The bit rate seemed low to me too. But this company shows pay-per-view VOD on Cox and Charter, Verizon, etc...
720x40 is the frame size they want. It's NTSC and SD, not HD (as you can tell by the specs)
At those low bitrates, I prefer HCEnc. Adobe, Squeeze are based on Mainconcept's MPEG2 engine which doesn't perform well at low bitrates. I don't have much experience with compressor's MPEG2 encoding
And consider other strategies to optimize before encoding such as mild temporal denoising, which will improve compression
I 've used TMPGEnc, CCE and Procoder as well - they don't perform well at those bitrates either (really no MPEG2 encoder does for 720x480). I would still give the slight edge to HCEnc at that low bitrate range. CCE is fantastic for progressive encodes, great for retaining detail & grain at moderate to high bitrates but it's going to perform terribly here without severe lowpassing
All your help has been fantastic. Thanks so much!
Compressor is much worse than Mainconcept. Yeah, I'd use HCEnc as well. And I'd do some preprocessing, such as dropping the color bitdepth a bit (slight posterizing), selective blurring/median.
Depending upon what your material is like, you could do other (more radical) things, too. Like dropping the # of frames while keeping the framerate the same (IOW, dropping alternate frames, then duplicating remaining frames), which would make things more "stuttering", but uses much more B & P frame efficiency (because of the duplication), so compresses much better. Or doing a similar thing spatially.

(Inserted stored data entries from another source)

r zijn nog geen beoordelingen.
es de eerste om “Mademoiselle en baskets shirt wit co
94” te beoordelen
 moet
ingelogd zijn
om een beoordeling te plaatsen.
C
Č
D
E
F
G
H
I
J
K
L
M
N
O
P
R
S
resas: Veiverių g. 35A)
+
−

Basically, anywhere that you can squeeze out more similarity in your souce frames, whether spatial or temporal, will improve the bitrate allocation (and hence the quality) of the remaining signal. But it is MUCH better if you do the deciding and processing than to just let the encoding app give its best guess at the original.

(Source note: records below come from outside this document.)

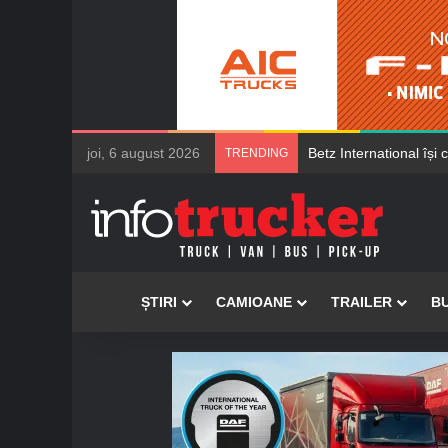
joi, 6 august 2026
Șoferii de camioane M
TRENDING
Acasă
ȘTIRI
CAMIOANE
TRAILER
B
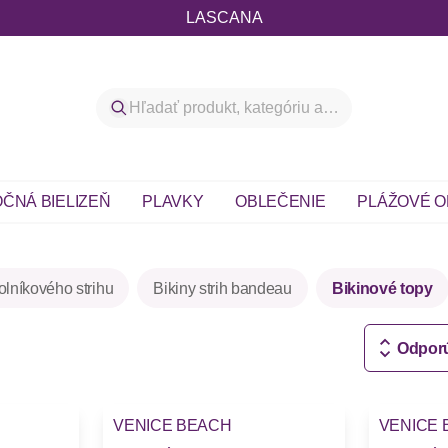
LASCANA
ČNÁ BIELIZEŇ
PLAVKY
OBLEČENIE
PLÁŽOVÉ O
holníkového strihu
Bikiny strih bandeau
Bikinové topy
Odpor
VENICE BEACH
VENICE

Similar things can and SHOULD be done with the audio. What is the BR requirement for the Audio stream? Or is that for the combined streams?
In case of despair, even alternate DCT matrices... And check if 8 or 9 bit DC precision looks better (8 bit may already have severe banding).

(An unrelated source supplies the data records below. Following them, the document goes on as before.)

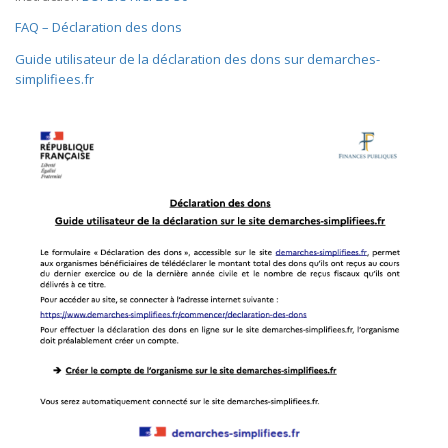
FAQ – Déclaration des dons
Guide utilisateur de la déclaration des dons sur demarches-
simplifiees.fr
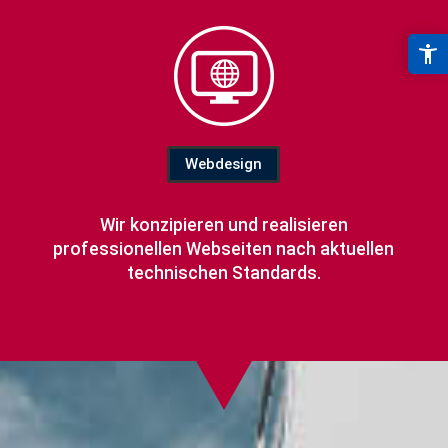
Webdesign
Wir konzipieren und realisieren
professionellen Webseiten nach aktuellen
technischen Standards.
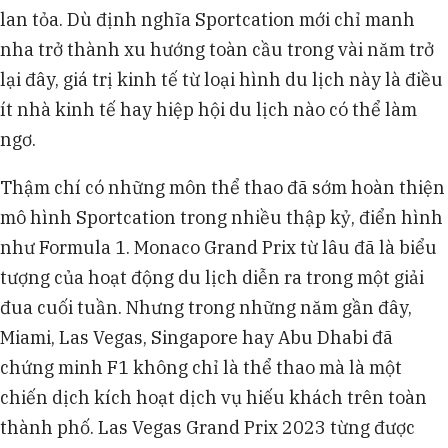
lan tỏa. Dù định nghĩa Sportcation mới chỉ manh
nha trở thành xu hướng toàn cầu trong vài năm trở
lại đây, giá trị kinh tế từ loại hình du lịch này là điều
ít nhà kinh tế hay hiệp hội du lịch nào có thể làm
ngơ.
Thậm chí có những môn thể thao đã sớm hoàn thiện
mô hình Sportcation trong nhiều thập kỷ, điển hình
như Formula 1. Monaco Grand Prix từ lâu đã là biểu
tượng của hoạt động du lịch diễn ra trong một giải
đua cuối tuần. Nhưng trong những năm gần đây,
Miami, Las Vegas, Singapore hay Abu Dhabi đã
chứng minh F1 không chỉ là thể thao mà là một
chiến dịch kích hoạt dịch vụ hiếu khách trên toàn
thành phố. Las Vegas Grand Prix 2023 từng được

Manzanita is quite OK in terms of muxing quality, you can try Opencaster, go also for OBE VODand ask Kieran about MPEG-2 encode - perhaps He can prepare special build for you or at least help with creating TS stream
Sometimes better than HCEnc (for some special cases) is QuEnc (read comment on Videohelp about ver 0.75 - part of AVStoDVD pack).
Last edited by pandy; 28th Mar 2014 at 14:23.
I played with tsmuxer , it gives the wrong PID's , stream ID's and I see no way of altering them
Hold up...you have other decisions to make before you actually encode...
And I feel for you... On one hand it's great that you get a VOD deal, more exposure as a content producer. But on the other hand they handcuff you to these crappy SD specs. I doubt this is the way you as a filmmaker envisioned it to be viewed by the audience.
· 4:3 (16x9 letterboxed to 4:3 may be used but not preferred)
Otherwise you have to do the "not preferred" 16x9 letterboxed , encoded 4:3
Hallelujah! I spoke with the broadcast reps. They said, just get as good image as you can somewhere close to the specs. We'll deal with PID etc on our end. BUT I want to sincerely thank all of you great experts here on the forum! I know where I'm going for answers from now on!
IIWY, I'd submit a real good, (somewhat) higher bitrate copy of your program, and then request that you get to see (and sign off on) their transcoded copy. That way, you can decide if you can live with the choices they will be making for you. I would think, as content creator, that would still be within your rights (and it would be less of a chance of them pulling a fast one on you).